Danielle Morgan, MSN, CNS, Family PMHNP, APRN-BC, Chair, Psychiatric Subcommittee, Connecticut Advanced Practice Registered Nurse Society: Danielle Morgan submitted testimony in support of the bill and continuing to work (since the passage of SB 36) to get the regulatory and statutory language more consistent with various areas of now independent practice. She suggested a number of additional statutory updates that need to be addressed around insurance, worker's compensation, emergency certification and the Department of Consumer Protection.

Kal Patel, President, The Connecticut Association of Residential Care Homes: The Connecticut Association of Residential Care Homes supports section 21 of the bill believing many smaller homes would not be able to meet the requirements of Public Act 17-93, making them in violation of the law, without an exemption. Less than a quarter of residential care homes in CT have over thirty beds, and the association believes that they may also have trouble complying with the requirement. The association therefore requests that the exemption be expanded to all residential care homes.

Lynn Rapsilber, DNP, ANP-BC, APRN, FAANP, Chair, Connecticut Coalition of Advanced Practice Nurses: Lynn Rapsilber submitted testimony in support of section 2 of the bill and asked that the coalition be included in work group. Lynn suggested changes to Statutes regarding the Department of Consumer Protection's references to APRNs.

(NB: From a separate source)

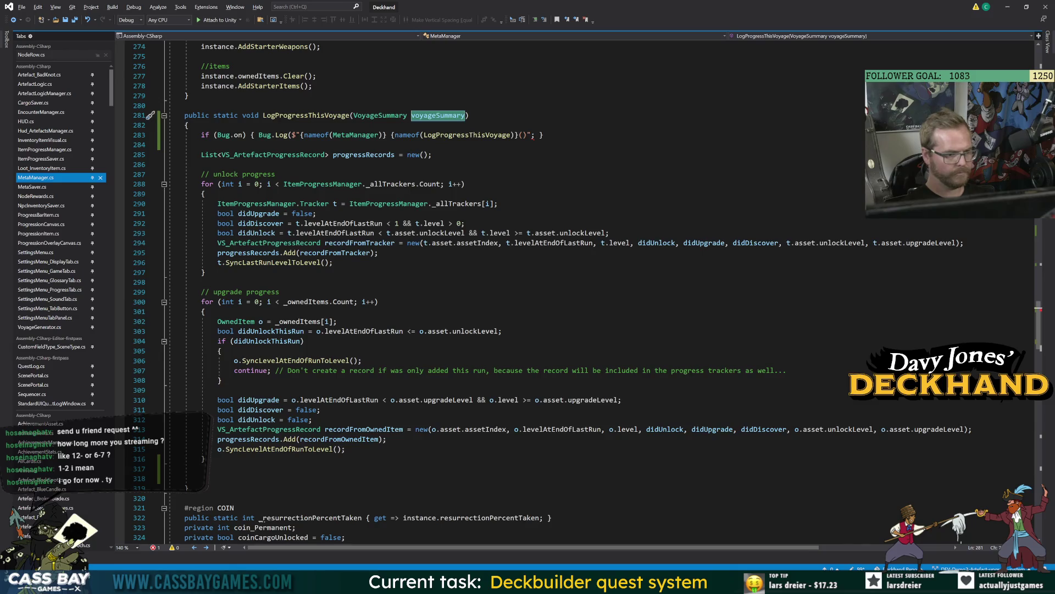
After the progress loops, add a for loop from i = 0 to progressRecords.Count.
click(201, 468)
key(Return)
text(forea)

Tony Sicignano BS, CNMT, RT(N), FSNMMI-TS, Technologist Advocacy Group – Connecticut: Tony Sicignano submitted testimony outlining a request for a technical change with the addition of “the Nuclear Medicine Technologist Certification Board.” Tony believes the change is needed because there are now two Certification Boards, the American Registry of Radiologic Technologists (ARRT) and the Nuclear Medicine Technology Certification Board (NMTCB) that administer the certification exam. once certified, the Certified Nuclear Medicine Technologist (CNMT) must hold and maintain in good standing the certification issued by either the ARRT or the NMTCB.

Stan Soby, Vice President, Public Policy and External Affairs, Oak Hill: Stan Soby submitted testimony in favor of the bill and its inclusion to remove the requirement that licensure applications be notarized. This was one of the recommendations agreed upon and developed as part of, a larger plan to lessen the administrative burden on community providers, reduce waste and direct available valuable resources to continue serving people in need by the Licensure and Certification Workgroup, of which Stan was a member.


Judith Sartucci, MSN, RN, Chairman and Charles Brown Jr., MPH, Board Secretary/Treasurer, Board of Health of the Central Connecticut Health District (CCHD): The Board of Health opposes section 21 of the bill, finding that it would be impossible to regulate whether the residential care home administrator or designee had taken the appropriate food protection certification program without having the code apply to their agencies. CCHD supports section 7 of the bill, believing that the modification to reporting would provide regular statewide data with which to continue collaborative planning for prevention and treatment of asthma.